Following the wisdom of Jesus in regards to interpersonal conflict would generate far less negativity in our lives. This is a great insight for relationships, but is not a complete remedy. The other instruction Jesus offers for conflict is forgiveness. Jesus tells Peter that if another member of the church sins against him he must forgive "seventy-seven" times. This number may seem extreme but it underscores the need not only to confront offenders directly, but to forgive them. Confronting people directly allows us to share our feelings and work toward a shared solution. But we must also let go of our hurt and anger. Forgiveness allows us to move past our pain and heal. Forgiving others is not about letting people off the hook, as much as it is releasing anger, resentment, and pain from our lives. When we refuse to forgive we allow the offense to re-victimize us. Forgiving others allows us to heal and makes space for reconciliation.
Jesus tells us to forgive repeatedly and confront people directly because he understands the emotional damage of mishandling conflict in our relationships does.
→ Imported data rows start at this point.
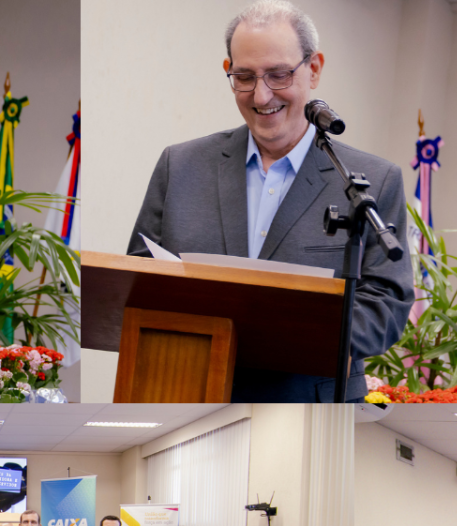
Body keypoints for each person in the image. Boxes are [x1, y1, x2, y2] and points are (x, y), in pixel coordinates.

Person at [127, 0, 413, 401]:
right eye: (244, 77)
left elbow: (386, 302)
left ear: (314, 69)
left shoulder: (373, 181)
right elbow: (138, 281)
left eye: (278, 75)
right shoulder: (180, 166)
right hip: (185, 391)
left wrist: (296, 339)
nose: (261, 96)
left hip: (308, 404)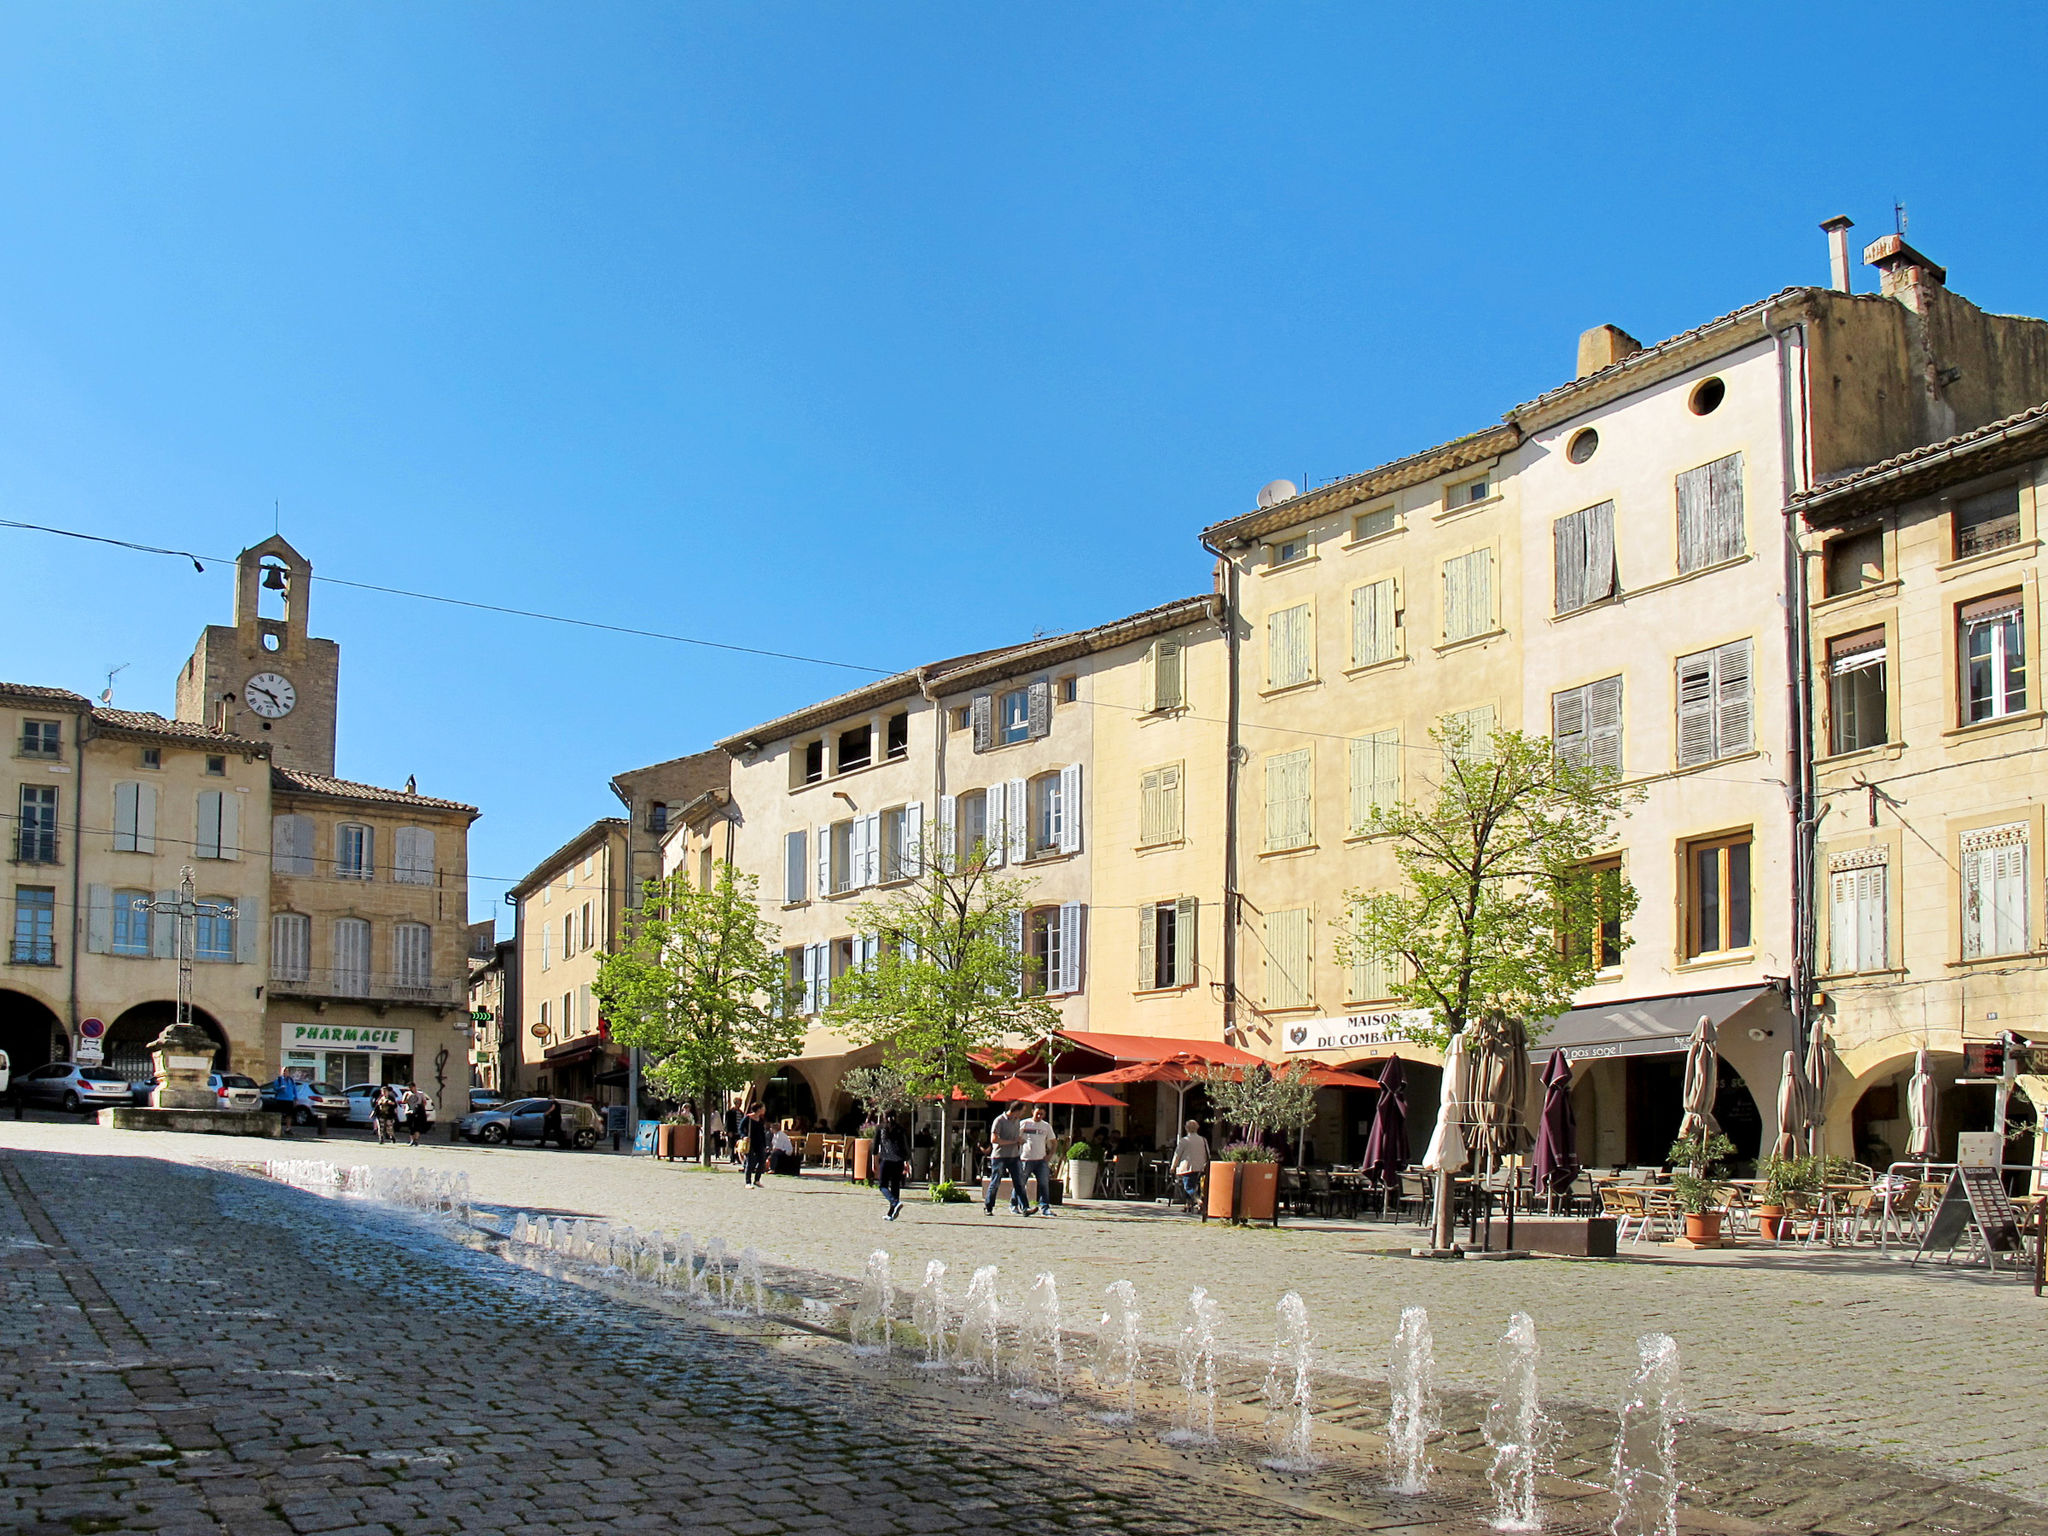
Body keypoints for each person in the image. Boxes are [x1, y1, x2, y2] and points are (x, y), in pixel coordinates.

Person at [983, 1104, 1032, 1216]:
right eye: (1021, 1111)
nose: (1022, 1114)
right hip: (999, 1156)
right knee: (995, 1181)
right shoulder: (999, 1121)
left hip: (1013, 1156)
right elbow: (994, 1139)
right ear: (1016, 1110)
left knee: (1019, 1182)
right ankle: (988, 1206)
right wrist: (1013, 1142)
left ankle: (1025, 1207)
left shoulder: (1017, 1121)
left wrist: (1019, 1142)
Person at [1019, 1106, 1056, 1216]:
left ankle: (1045, 1207)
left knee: (1044, 1183)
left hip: (1041, 1160)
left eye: (1042, 1114)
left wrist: (1050, 1155)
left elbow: (1054, 1141)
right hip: (1026, 1158)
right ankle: (1015, 1204)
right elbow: (1015, 1137)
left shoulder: (1046, 1126)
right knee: (1021, 1183)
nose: (1039, 1116)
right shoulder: (1024, 1123)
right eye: (1037, 1113)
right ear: (1032, 1112)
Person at [875, 1113, 910, 1221]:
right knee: (895, 1186)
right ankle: (891, 1213)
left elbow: (875, 1147)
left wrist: (874, 1163)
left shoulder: (881, 1129)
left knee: (882, 1185)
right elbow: (905, 1147)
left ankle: (895, 1203)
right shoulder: (900, 1129)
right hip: (898, 1161)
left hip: (886, 1160)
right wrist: (906, 1162)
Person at [1171, 1118, 1211, 1214]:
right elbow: (1208, 1154)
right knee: (1195, 1186)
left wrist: (1173, 1166)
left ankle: (1197, 1201)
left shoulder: (1184, 1141)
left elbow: (1177, 1155)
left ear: (1186, 1128)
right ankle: (1188, 1205)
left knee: (1188, 1187)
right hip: (1200, 1167)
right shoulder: (1203, 1140)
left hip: (1188, 1167)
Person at [741, 1105, 769, 1186]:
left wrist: (765, 1145)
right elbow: (741, 1128)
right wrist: (744, 1136)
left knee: (762, 1161)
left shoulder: (761, 1119)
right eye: (763, 1108)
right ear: (758, 1109)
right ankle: (748, 1182)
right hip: (750, 1142)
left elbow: (762, 1133)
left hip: (759, 1143)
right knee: (750, 1162)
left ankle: (757, 1180)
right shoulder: (748, 1118)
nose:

God created us for relationship with God and one another. In our relationships there will inevitably be times when we hurt each other. How we handle our pain and hurt goes a long way toward the quality of our life and our capacity to love. Handling conflict in mature and healthy ways allows to grow into the person God is calling us to be. This is true for us as individuals and as a church. We are called to do God's work in the world. Getting stuck in petty squabbles and holding grudges does not allow us to become the person God created us to be. Jesus' insights about human conflict are powerful and offer us a concrete process that will reduce negativity in our lives and free us to share God's love. Let us take heed!
Prayer: Lord, help me to share my hurt and pain directly with those who are responsible. Help me to actively address situations of conflict and address them in mature and Spirit filled ways. Help me to forgive those who have hurt me as you have so freely forgiven me, in Jesus' name, AMEN.